Solo Cheng Qing, de pie junto a la puerta del dormitorio, seguía luciendo radiante.

“Tú…” Los labios de Losi temblaron, y antes de que pudiera terminar de hablar, sus piernas cedieron y se arrodilló.

El dolor de haber caído al suelo era paralizante; apenas podía pensar.

Cheng Qing parpadeó y rápidamente dio un paso al frente para ayudarla: "¿Luo Xi?"

"Eh, yo... yo... no, tú..." Losi tartamudeó, con los ojos enrojecidos y las lágrimas corriendo por su rostro. Gritó desesperada: "Eh, yo... no lo sé, lo siento... uh-uh~"

Cheng Qing: "?"

Entonces, al comprender lo que quería decir, Cheng Qing le dio una palmadita en la cabeza y dijo: "No, no estoy enferma".

"¿Ah?"

El llanto cesó de repente.

Cheng Qing dijo con seriedad: "Solo estaba dando una analogía..."

La tristeza en el rostro de Losi aún no se había desvanecido, y la desesperación en su corazón persistía. Repasó mentalmente las palabras de Cheng Qing tres veces antes de comprender su significado.

Ella se burló y le dio una bofetada en la cara.

Con una voz llena de vergüenza y rabia que podía sacudir la casa y resonar por todo el mundo, rugió: "¡¿Ah, sí?! ¡¡¡Entonces muere ahora!!!"

Tras decir eso, bajó corriendo las escaleras y se marchó corriendo.

Cheng Qing se cubrió el rostro y se puso de pie, diciéndole: "No, Luo Xi, aún no he terminado".

"¡No voy a escuchar! ¡Vete al infierno!"

Cheng Qing: "..."

Nota del autor:

Por ahora no leo los comentarios, ¡los revisaré en unos días!
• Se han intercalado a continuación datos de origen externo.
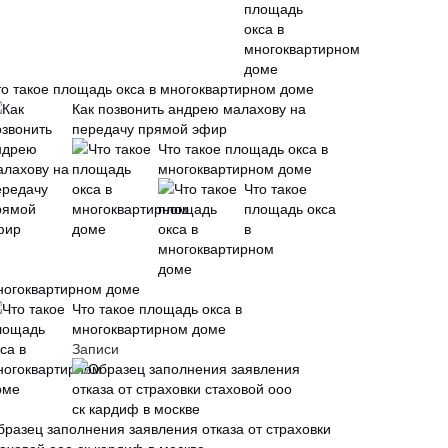
то такое площадь окса в многоквартирном доме
Как позвонить андрею малахову на
передачу прямой эфир
Что такое площадь окса в
многоквартирном доме
Что такое
площадь окса
в
ногоквартирном доме
Что такое площадь окса в
многоквартирном доме
Записи
бразец заполнения заявления отказа от страховки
Me temo que afectarán mi escritura.

¡¡¡Antes que nada, gracias por su apoyo!!! (^-^)V

Capítulo 138

Cheng Qing respiró hondo y se tocó la cara abofeteada, sintiéndose algo impotente.

Se merecía la bofetada, ¡pero al menos déjenla terminar lo que estaba diciendo! Finalmente había reunido el valor suficiente.

Al ver que Luo Xi estaba tan enfadada que no tenía intención de dar marcha atrás, Cheng Qing no tuvo más remedio que seguirla.